— PASSAGE TO READ —
For robustness, QueryPath provides tools designed to address typical use cases for loading, searching, reading, and writing XML and HTML content. Not all needs can be met by one general-purpose API, though, regardless of the library's size. To address the issue, QueryPath includes an extension mechanism that lets you add new methods to QueryPath. QueryPath also includes extensions to add database support, template support, and additional XML features.

You might be wondering, "Why another XML or HTML tool? PHP V5 already has a handful of XML tools, including a Document Object Model (DOM) implementation and the SimpleXML library. Why add another?" The short answer: QueryPath is designed to be a general-purpose tool. The DOM API is complex and cumbersome. Its object-oriented model may be powerful, but even the simplest of tasks can take dozens of lines of coding. SimpleXML, on the other hand, is too simple for many programming tasks. Unless the XML is entirely predictable, navigating a SimpleXML document can be anything but simple.

QueryPath is an attempt to find the sweet spot between DOM's feature richness and SimpleXML's simplicity.


QueryPath is a pure PHP library. To use it, simply download it from the official Web site and add it to your PHP library path.

QueryPath has minimal system requirements. It will work on PHP V5 as long as the DOM extension is enabled. Most distributions of PHP V5 meet this requirement out of the box. QueryPath does not support the long-deprecated PHP V4.

Anatomy of a QueryPath chain

There are four concepts central to typical usage of QueryPath:

  • A QueryPath object is associated with a single XML or HTML document.
  • QueryPath can query the document, identifying a set of matches within the document.
  • Documents can be manipulated by QueryPath. New parts can be added, existing parts can be modified, and unwanted parts can be removed.
  • QueryPath methods can be chained together to execute many operations in a compact sequence. In just a few lines of code, a document can be loaded, parsed, queried, modified, and written.

The code in Listing 1 illustrates all of these points.

Listing 1. Basic QueryPath chain
require 'QueryPath/QueryPath.php';

qp('sample.html')->find('title')->text('Hello World')->writeHTML();

The example above requires one library, QueryPath/QueryPath.php. This is the only file you need to include to use QueryPath, unless you're also loading QueryPath extensions.

The next line of code in the example is a QueryPath chain, which does the following.

  1. Creates a new QueryPath object pointing to the sample.html document. When qp() is run, it will create a new QueryPath object, which will subsequently load and parse the document.
  2. Using the find() method, it searches through the document using the cascading style sheet (CSS) 3 selector title, which searches for all <title/> elements.

    In a valid HTML document, this will match only the single <title/> element in the head of the document.

  3. The text value of the title is set to Hello World. When this is executed, the title's child nodes will be replaced by the CDATA (character data) string Hello World. Any existing content will be destroyed.
  4. The entire document will be written to the standard output with the writeHTML() method.

— REQUESTS —
1 - Print the stretch of the QueryPath passage from "Listing 1. Basic" through "does the following.".
2 - Do these statements agree with the QueryPath passage? (a) QueryPath supports PHP V4. (b) QueryPath/QueryPath.php is the only file you need to include to use QueryPath unless you are also loading extensions. (c) Setting the title's text value keeps the title's existing content. Answer each with yes or no and quote the deciding words.

— Data excerpts —
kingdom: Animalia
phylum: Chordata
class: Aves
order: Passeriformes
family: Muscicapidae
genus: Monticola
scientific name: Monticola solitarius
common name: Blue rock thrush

--

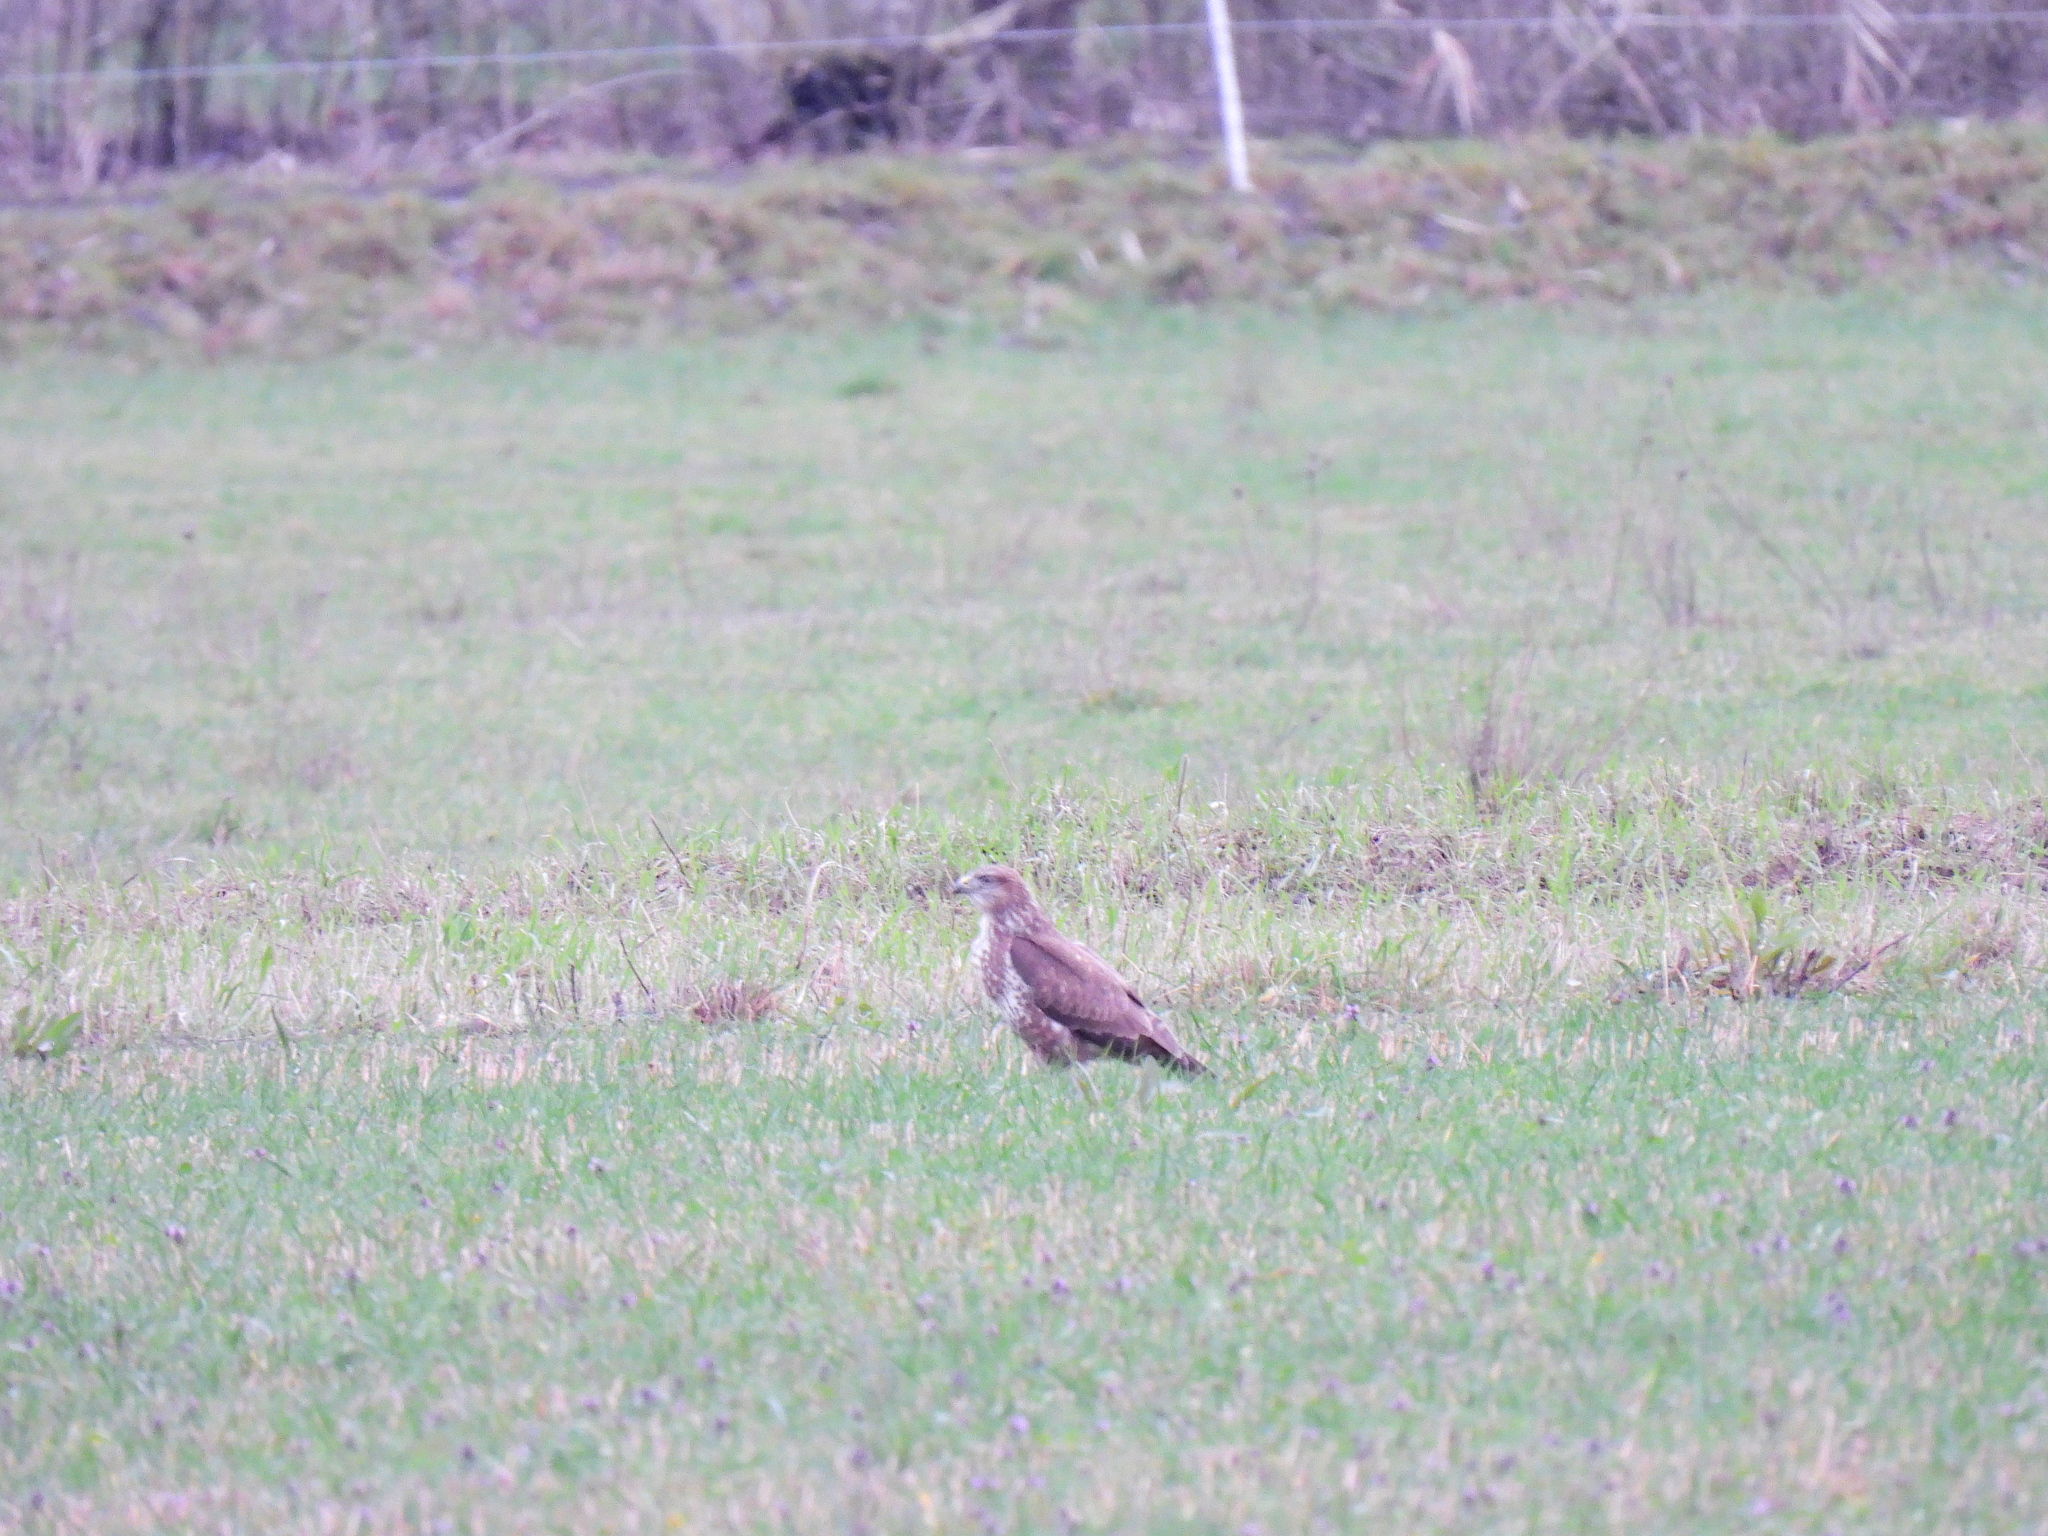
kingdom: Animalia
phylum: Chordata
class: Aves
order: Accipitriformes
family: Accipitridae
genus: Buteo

— COMPLETED EXERCISE —
1 -
Listing 1. Basic QueryPath chain
require 'QueryPath/QueryPath.php';

qp('sample.html')->find('title')->text('Hello World')->writeHTML();

The example above requires one library, QueryPath/QueryPath.php. This is the only file you need to include to use QueryPath, unless you're also loading QueryPath extensions.

The next line of code in the example is a QueryPath chain, which does the following.

2 -
(a) No: "QueryPath does not support the long-deprecated PHP V4."
(b) Yes: "This is the only file you need to include to use QueryPath, unless you're also loading QueryPath extensions."
(c) No: "Any existing content will be destroyed."